Text passage
%%
# My crazy life<3 *ranting & sad stuff pretty much*



## perfectcountrygirl (Jul 9, 2011)

Hey ya'll 
So this is gonna be my journal not that anyone will probably pay attension to it. But ignore any spelling errors it's a little hard to type with your boyfriends head on your lap. So I hope you enjoy my crazy life.

So lets start out with the resent stuff. I have an amazing boyfriend Regan we've been dating 4 years. He does motocross when he's not riding bulls. On Friday he was doing a race and he got in a really bad crash:/ He broke both his legs, his pelvis, 3 ribs, and his right arm. And he hurt his neck and has to wear a neck brace</3:/ I feel so bad for him and hate seeing him in pain. And I'm sitting on his bed & he has his head on my lap and his neck brace is like digging into my leg</3 I don't know why this boy always wants to use me as a pillow


----------



## perfectcountrygirl (Jul 9, 2011)
%%
The problem
According to the journal post above, how long has the writer been dating Regan?

Data section
%%
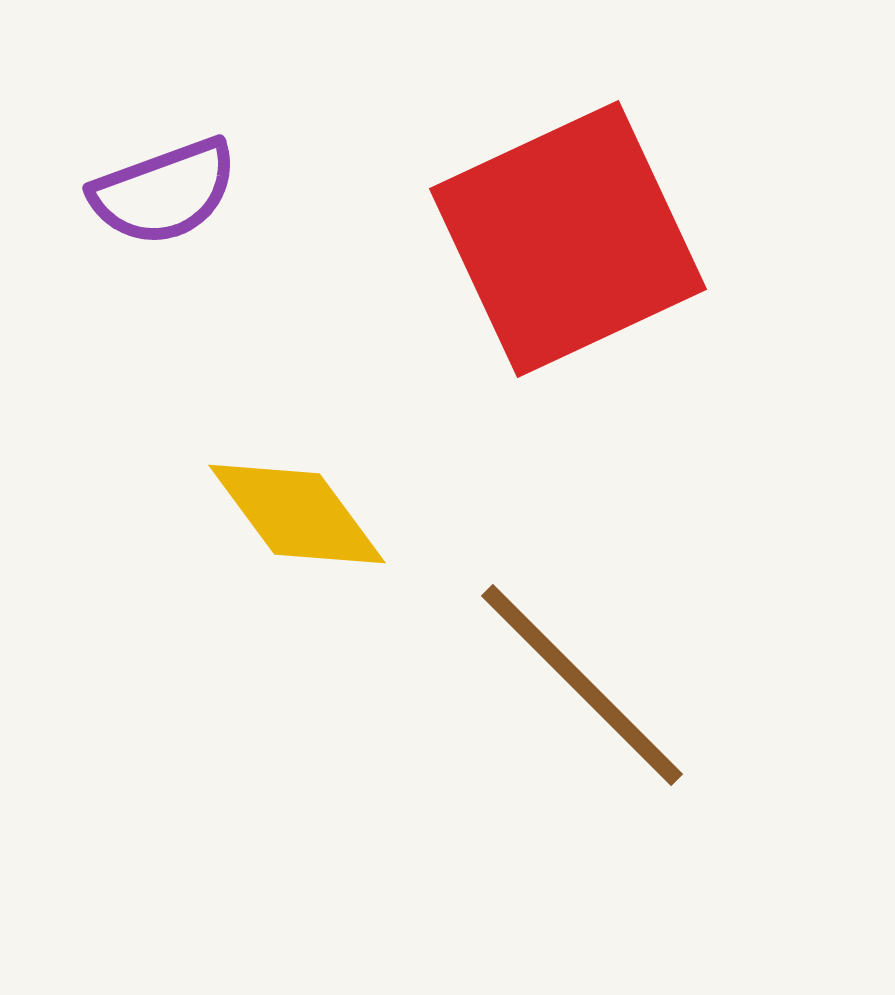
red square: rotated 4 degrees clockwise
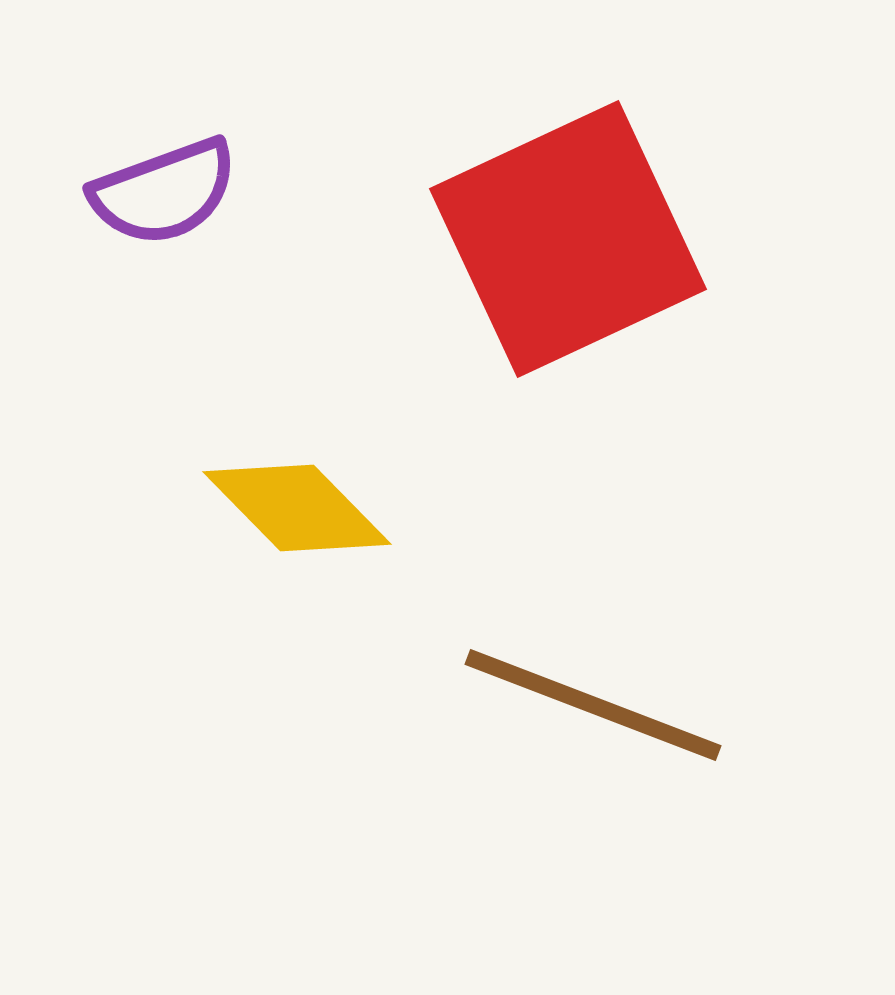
%%
Task output
Four years.